**About this exercise:** Return, exactly and in full, the lines of the records below starting at the one with "<!-- minor casing -->" and ending at the one with "M197,1H223L215,33L208,43L183,33Z", and no other lines.

**Input data:**

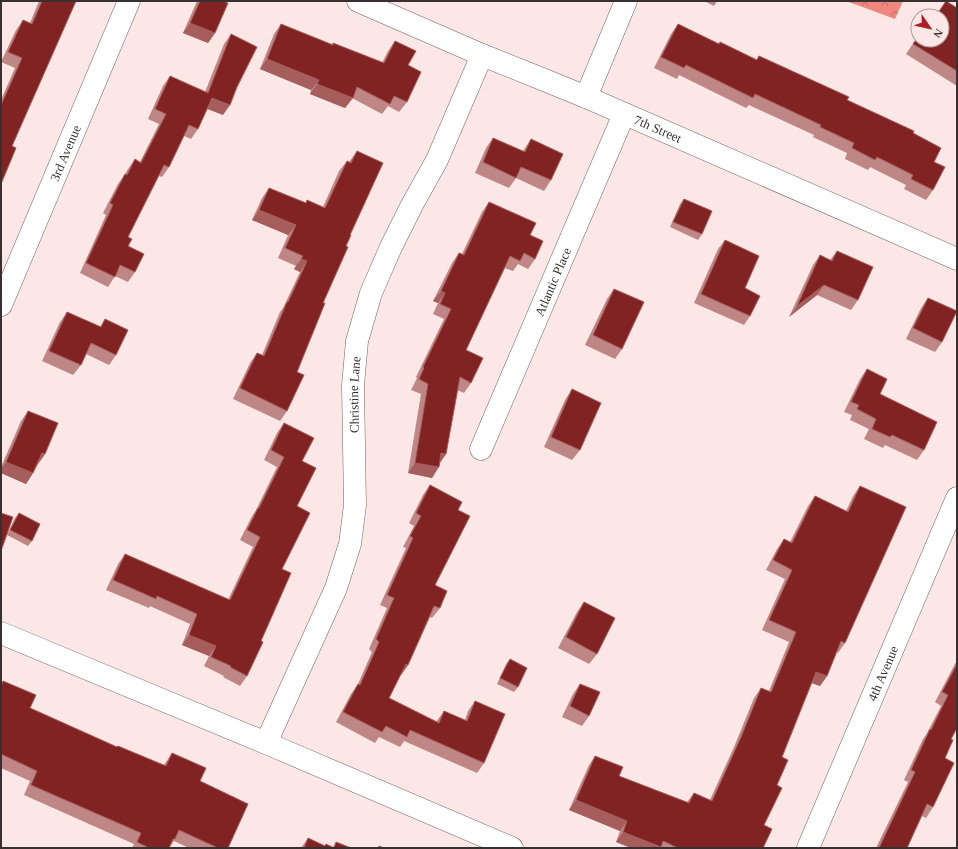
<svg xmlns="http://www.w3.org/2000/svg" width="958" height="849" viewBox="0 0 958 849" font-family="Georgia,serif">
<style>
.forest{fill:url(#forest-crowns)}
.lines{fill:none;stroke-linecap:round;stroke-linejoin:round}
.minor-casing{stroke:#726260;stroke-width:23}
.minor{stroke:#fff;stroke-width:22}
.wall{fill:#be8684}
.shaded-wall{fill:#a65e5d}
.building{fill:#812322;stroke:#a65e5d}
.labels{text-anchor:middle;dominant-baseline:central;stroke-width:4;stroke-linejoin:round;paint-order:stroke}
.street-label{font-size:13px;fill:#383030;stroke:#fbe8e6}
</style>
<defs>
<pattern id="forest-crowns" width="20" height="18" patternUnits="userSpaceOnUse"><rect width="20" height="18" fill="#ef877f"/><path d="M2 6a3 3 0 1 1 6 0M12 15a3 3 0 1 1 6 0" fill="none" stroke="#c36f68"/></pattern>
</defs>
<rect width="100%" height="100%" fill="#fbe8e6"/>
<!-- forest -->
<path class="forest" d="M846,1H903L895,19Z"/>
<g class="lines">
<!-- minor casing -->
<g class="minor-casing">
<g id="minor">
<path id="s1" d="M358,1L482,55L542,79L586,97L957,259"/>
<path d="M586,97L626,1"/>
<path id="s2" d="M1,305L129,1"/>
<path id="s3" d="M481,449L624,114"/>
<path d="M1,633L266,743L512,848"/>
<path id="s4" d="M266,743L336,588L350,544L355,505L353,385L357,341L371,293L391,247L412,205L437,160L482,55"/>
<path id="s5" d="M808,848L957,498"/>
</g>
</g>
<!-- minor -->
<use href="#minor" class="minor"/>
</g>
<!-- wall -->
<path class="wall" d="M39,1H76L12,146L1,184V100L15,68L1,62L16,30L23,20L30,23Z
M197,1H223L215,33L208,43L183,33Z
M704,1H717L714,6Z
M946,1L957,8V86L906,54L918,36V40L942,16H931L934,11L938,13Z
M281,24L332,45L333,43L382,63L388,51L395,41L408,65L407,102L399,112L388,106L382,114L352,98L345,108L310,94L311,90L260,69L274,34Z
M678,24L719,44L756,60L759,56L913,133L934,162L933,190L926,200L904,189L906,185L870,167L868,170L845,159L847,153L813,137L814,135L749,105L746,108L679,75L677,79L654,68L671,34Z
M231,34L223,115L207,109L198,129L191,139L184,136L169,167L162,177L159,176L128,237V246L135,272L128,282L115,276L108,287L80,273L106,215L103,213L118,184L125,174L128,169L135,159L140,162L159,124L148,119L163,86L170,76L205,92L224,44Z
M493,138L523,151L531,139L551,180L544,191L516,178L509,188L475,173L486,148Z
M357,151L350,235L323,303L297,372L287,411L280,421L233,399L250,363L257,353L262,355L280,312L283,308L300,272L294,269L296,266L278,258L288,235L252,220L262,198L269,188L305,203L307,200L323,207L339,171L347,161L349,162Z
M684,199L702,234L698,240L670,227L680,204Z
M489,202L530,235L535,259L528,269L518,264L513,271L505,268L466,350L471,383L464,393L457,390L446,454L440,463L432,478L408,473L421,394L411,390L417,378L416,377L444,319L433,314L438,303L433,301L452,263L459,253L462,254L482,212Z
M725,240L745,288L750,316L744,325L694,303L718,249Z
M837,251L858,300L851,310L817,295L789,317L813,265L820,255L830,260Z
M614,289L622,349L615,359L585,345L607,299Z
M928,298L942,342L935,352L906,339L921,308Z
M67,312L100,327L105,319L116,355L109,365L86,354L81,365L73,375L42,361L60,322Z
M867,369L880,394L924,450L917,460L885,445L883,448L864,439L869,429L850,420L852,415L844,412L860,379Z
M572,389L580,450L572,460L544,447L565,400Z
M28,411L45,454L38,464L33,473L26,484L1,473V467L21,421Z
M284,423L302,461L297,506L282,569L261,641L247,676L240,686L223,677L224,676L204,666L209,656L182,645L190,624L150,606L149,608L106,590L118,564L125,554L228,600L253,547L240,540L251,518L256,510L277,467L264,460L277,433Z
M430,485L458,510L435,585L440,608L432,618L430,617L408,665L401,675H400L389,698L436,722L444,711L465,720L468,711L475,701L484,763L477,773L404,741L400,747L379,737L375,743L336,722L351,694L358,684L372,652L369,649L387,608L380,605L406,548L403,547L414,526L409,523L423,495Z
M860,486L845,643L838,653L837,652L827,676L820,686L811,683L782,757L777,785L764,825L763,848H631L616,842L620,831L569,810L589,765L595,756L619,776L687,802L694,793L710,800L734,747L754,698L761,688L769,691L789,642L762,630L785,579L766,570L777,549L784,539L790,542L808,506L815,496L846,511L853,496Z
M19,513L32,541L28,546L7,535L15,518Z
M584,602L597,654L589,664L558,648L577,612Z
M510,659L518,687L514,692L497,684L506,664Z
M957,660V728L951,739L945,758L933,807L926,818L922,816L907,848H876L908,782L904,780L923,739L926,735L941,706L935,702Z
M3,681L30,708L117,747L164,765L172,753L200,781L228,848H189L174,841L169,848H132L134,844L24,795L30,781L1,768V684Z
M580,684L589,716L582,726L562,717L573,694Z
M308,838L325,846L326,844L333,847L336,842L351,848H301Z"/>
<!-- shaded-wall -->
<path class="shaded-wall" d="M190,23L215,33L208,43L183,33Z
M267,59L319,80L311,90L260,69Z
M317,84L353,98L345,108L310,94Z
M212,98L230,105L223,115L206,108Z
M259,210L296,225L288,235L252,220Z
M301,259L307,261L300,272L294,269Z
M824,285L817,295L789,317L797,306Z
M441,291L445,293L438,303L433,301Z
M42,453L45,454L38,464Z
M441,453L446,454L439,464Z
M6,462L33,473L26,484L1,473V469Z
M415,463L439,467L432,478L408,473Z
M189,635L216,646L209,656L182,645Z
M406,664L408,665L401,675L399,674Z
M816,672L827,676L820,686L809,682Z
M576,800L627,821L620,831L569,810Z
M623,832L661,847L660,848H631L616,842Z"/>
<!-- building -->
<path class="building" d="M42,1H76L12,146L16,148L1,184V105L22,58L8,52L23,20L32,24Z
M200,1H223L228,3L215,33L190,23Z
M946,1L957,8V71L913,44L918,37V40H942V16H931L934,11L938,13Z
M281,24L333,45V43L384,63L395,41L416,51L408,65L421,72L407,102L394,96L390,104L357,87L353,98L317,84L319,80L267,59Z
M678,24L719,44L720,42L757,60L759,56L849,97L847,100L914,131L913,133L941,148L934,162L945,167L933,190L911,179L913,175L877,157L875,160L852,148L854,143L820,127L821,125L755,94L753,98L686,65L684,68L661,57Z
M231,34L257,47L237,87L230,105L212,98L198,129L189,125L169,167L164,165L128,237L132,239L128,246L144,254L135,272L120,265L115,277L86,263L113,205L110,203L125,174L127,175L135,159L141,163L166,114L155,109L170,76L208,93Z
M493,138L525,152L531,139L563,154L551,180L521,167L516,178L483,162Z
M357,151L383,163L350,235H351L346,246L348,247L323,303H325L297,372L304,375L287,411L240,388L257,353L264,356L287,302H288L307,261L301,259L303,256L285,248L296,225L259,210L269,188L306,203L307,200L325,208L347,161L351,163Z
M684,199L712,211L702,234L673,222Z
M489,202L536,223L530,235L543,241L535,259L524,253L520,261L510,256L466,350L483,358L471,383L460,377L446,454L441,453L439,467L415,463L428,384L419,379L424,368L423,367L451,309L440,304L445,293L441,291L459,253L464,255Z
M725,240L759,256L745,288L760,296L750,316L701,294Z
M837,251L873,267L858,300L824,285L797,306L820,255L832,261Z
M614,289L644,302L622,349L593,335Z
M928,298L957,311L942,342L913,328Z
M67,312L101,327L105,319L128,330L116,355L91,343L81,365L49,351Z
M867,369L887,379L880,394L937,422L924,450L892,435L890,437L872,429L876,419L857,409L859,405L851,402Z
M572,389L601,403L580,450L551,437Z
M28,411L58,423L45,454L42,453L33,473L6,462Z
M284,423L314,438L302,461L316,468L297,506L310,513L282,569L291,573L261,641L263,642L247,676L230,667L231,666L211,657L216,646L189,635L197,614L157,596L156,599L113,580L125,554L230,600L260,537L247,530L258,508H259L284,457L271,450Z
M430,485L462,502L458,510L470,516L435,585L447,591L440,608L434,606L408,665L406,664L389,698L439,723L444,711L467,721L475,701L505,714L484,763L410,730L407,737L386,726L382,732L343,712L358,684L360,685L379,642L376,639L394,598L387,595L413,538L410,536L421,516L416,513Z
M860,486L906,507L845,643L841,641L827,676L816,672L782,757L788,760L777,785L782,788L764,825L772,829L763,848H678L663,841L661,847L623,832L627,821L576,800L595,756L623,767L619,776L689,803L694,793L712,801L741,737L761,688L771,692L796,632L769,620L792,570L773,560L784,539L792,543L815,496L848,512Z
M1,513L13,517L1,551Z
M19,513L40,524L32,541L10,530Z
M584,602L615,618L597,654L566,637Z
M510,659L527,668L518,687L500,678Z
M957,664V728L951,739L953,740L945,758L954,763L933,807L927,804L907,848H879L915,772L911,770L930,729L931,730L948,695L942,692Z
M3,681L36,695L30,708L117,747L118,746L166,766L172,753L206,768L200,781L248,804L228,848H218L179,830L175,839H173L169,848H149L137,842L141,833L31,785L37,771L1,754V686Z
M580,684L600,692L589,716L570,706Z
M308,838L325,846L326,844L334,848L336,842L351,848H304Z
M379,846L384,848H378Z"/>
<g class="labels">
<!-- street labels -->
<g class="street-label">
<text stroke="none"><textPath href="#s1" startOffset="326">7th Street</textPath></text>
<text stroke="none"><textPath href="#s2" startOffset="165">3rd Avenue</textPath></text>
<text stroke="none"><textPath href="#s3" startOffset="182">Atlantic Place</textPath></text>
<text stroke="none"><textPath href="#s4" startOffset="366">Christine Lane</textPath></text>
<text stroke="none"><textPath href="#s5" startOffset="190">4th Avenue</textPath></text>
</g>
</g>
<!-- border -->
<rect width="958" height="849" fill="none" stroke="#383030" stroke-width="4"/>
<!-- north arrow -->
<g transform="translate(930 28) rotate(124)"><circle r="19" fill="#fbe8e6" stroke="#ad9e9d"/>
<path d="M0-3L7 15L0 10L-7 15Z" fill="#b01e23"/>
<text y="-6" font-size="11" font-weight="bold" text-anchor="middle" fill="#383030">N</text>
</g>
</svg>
==
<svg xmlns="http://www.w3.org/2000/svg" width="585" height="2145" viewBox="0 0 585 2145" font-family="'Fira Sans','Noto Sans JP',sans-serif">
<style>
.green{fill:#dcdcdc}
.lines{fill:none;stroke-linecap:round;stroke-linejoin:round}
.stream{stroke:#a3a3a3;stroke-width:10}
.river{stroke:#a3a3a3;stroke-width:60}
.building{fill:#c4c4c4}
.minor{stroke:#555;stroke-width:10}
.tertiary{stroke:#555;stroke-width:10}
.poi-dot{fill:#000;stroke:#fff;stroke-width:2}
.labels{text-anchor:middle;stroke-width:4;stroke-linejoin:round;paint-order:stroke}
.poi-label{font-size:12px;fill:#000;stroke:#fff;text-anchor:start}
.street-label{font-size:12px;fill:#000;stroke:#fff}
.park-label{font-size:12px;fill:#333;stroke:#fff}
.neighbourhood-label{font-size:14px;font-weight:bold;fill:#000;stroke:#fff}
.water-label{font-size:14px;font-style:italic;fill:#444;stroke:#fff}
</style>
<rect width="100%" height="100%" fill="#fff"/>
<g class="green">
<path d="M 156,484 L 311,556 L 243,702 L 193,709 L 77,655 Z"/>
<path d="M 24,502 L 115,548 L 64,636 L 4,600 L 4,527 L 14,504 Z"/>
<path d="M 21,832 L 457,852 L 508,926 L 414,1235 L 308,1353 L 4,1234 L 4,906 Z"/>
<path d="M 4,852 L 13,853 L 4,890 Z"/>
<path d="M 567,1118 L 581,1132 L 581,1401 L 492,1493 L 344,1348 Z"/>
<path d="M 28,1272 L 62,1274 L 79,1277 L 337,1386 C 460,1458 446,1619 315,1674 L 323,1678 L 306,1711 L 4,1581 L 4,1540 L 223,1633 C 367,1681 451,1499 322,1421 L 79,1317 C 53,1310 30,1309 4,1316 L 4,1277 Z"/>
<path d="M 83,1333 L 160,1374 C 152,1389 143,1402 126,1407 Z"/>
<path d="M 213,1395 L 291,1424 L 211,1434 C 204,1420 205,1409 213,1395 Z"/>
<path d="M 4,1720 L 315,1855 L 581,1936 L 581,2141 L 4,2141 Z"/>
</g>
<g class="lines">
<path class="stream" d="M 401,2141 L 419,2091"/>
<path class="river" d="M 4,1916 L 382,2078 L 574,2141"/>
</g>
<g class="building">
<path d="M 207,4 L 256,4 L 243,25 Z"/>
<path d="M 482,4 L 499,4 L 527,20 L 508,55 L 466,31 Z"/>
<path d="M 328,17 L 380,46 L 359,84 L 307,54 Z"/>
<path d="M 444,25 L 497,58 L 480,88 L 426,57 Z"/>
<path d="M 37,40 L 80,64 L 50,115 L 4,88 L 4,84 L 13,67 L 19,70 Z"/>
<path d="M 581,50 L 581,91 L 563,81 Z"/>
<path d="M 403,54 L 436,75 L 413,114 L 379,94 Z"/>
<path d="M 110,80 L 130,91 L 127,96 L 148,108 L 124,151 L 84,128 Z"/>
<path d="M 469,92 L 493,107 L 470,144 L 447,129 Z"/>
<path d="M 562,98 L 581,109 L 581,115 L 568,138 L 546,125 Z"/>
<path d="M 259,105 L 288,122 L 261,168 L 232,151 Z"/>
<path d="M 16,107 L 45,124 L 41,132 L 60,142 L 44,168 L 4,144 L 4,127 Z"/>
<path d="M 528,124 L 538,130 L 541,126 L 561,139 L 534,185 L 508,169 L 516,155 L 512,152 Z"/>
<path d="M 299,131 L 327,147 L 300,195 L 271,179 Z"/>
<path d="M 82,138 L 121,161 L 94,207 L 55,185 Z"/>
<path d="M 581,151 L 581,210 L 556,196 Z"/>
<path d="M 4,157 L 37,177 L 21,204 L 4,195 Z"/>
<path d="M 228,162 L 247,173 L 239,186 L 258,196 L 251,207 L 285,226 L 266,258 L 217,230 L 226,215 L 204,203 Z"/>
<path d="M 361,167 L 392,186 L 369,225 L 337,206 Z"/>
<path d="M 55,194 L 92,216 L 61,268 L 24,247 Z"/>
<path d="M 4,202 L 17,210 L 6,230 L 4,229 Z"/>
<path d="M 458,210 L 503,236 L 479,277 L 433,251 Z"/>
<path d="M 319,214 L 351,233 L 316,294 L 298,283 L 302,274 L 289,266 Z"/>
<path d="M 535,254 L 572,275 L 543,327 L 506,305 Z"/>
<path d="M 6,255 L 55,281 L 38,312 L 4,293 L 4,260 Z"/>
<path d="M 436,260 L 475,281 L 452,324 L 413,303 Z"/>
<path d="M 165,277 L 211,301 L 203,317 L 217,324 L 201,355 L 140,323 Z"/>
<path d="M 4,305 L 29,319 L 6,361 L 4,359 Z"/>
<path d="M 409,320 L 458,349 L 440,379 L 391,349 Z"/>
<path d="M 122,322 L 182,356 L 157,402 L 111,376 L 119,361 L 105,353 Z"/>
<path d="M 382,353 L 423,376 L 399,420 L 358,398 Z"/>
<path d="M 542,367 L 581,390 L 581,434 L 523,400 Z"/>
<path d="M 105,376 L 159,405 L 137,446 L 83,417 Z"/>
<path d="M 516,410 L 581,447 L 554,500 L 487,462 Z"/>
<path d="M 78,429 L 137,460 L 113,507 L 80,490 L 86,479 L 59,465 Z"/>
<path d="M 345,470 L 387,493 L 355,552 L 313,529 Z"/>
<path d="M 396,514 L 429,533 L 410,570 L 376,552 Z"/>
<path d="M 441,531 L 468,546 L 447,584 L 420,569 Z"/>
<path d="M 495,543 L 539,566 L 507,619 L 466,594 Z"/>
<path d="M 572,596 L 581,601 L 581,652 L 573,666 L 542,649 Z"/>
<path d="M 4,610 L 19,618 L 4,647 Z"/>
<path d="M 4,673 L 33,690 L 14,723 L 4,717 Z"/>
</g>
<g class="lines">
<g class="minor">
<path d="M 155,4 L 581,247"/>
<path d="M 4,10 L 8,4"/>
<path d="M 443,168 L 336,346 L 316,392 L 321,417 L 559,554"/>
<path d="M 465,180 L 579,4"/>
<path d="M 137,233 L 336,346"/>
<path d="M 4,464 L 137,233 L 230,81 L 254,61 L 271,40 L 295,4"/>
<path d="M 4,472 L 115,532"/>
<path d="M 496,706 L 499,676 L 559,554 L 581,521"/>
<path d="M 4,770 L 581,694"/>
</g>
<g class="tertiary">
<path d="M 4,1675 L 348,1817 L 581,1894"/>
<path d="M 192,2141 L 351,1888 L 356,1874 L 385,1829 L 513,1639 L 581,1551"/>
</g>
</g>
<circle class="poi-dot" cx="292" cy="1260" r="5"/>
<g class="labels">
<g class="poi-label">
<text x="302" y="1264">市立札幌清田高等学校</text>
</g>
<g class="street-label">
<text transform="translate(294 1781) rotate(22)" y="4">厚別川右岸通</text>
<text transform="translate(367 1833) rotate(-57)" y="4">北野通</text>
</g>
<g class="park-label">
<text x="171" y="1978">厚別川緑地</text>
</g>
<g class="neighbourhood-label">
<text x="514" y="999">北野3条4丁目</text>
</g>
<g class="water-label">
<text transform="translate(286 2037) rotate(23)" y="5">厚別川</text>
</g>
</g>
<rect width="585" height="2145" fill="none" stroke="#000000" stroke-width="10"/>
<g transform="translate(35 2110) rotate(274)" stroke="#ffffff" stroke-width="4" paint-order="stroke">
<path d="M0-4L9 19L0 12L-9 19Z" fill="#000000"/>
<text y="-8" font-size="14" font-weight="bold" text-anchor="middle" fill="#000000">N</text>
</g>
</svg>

**Output for this task:**
<!-- minor casing -->
<g class="minor-casing">
<g id="minor">
<path id="s1" d="M358,1L482,55L542,79L586,97L957,259"/>
<path d="M586,97L626,1"/>
<path id="s2" d="M1,305L129,1"/>
<path id="s3" d="M481,449L624,114"/>
<path d="M1,633L266,743L512,848"/>
<path id="s4" d="M266,743L336,588L350,544L355,505L353,385L357,341L371,293L391,247L412,205L437,160L482,55"/>
<path id="s5" d="M808,848L957,498"/>
</g>
</g>
<!-- minor -->
<use href="#minor" class="minor"/>
</g>
<!-- wall -->
<path class="wall" d="M39,1H76L12,146L1,184V100L15,68L1,62L16,30L23,20L30,23Z
M197,1H223L215,33L208,43L183,33Z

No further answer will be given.